Cuenta los casilleros con la birome, mientras deletrea la palabra moviendo los labios en silencio. Asiente con la cabeza y escribe.

—¿Cómo va esto? —le susurro.

Mario y el mecánico tienen la cabeza dentro del capó y las manos negras de grasa. No hablan.

—No sé. Supuestamente ya falta poco. ¿Vos, hiciste?
—¿Qué cosa?
—Pis. ¿No tenías ganas de hacer pis?
—Sí —respondo. Me pregunto cómo lo sabía, porque cuando salí del auto sólo dije que me iba a dar una vuelta. Enseguida recuerdo que lo estuve repitiendo durante el viaje, antes de que llegáramos a Ceibas—. ¿Sabés qué? Había un olor a empanadas riquísimo. Podemos comprar para almorzar, ¿no te parece?

Rosana mira su reloj.

—Son las doce y media —dice.

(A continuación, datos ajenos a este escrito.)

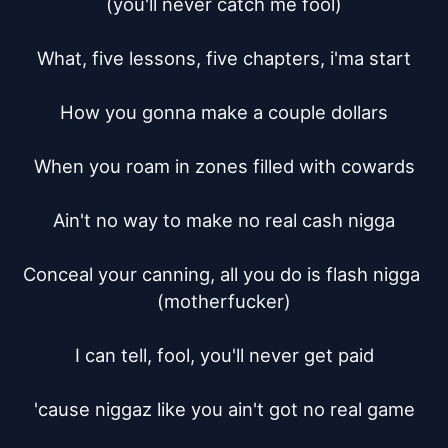
(you'll never catch me fool)

What, five lessons, five chapters, i'ma start

How you gonna make a couple dollars

When you roam in zones filled with cowards

Ain't no way to make no real cash nigga

Conceal your canning, all you do is flash nigga 
(motherfucker)

I can tell, fool, you'll never get paid

'cause niggaz like you ain't got no real game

Parece tan sorprendida por la hora como yo unos minutos antes.
—Sí, por eso digo. ¿Te falta mucho?
—No, algunas. Hijo de Neptuno que sostiene el mundo con sus hombros.
Atlas, tiene que ser.
—Sí, Atlas entra.
—Avisame.

Ahora Mario y el mecánico están parados, muy serios, junto a una mesa bajo el alero del taller. Camino hasta allí. Presto atención al lugar: el taller es, en realidad, el garaje de la casa en la que el mecánico vive con su familia. Antes he visto unos chicos que se asomaban desde adentro, y ahora mi olfato alerta percibe olores típicos —perejil recién cortado, cebolla y ajo rehogándose en la sartén— de una comida que empieza a preparse. Con las manos negras de grasa, el mecánico trabaja sobre una pieza negra de grasa.

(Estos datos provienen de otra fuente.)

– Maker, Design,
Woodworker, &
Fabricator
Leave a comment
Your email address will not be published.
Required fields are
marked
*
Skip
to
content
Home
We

—¿Y, qué hay por allá? —me pregunta Mario. También él me habla sin mirarme.
—Nada interesante. Un cuero de vaca pintado como el de un jaguar que venden a ochocientos pesos.

El mecánico tampoco desvía la mirada para hablar.

—Ocelote —dice.
—¿Qué?
—No está pintado como cuero de jaguar. Es como un ocelote.
—Ah —digo con indiferencia. Hago memoria pero no recuerdo ese nombre en mi manual de la primaria. El mecánico, como si siguiera hablando de lo mismo, le indica a Mario que va a instalar la pieza. Por supuesto, yo no tengo ni la menor idea de qué pieza es. Solo sé que Mario calculó mal la distancia hasta la siguiente estación de GNC, así que el gas se acabó y fue necesario cargar nafta, pero el auto no estaba preparado para andar con nafta y por eso, según Mario, iba a hacer falta conectar una manguerita o algo así. Por eso paramos en el primer taller que vimos.

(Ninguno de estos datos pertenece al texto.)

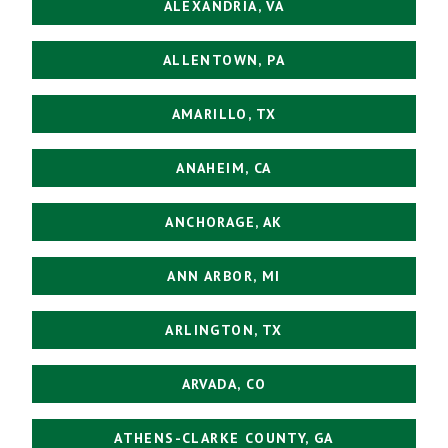
ALEXANDRIA, VA
ALLENTOWN, PA
AMARILLO, TX
ANAHEIM, CA
ANCHORAGE, AK
ANN ARBOR, MI
ARLINGTON, TX
ARVADA, CO
ATHENS-CLARKE COUNTY, GA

Bueno, también sé que la pieza negra que manipulan desde hace una hora no tiene ninguna manguerita.

—¿Ya está? —consulto.

Me dicen que sí pero que hay que instalarlo y que eso llevará un rato más. Cuánto más, quiero saber, pero no me animo a preguntarlo. Vuelvo a la ventanilla junto a Rosana.

—Lo terminás mientras caminamos hasta allá.
—No.

Le insisto tanto que termina aceptando. Baja del auto en silencio. Se fía de mí: sigue mis pasos sin quitar los ojos de la revista. Tomamos la calle de grava.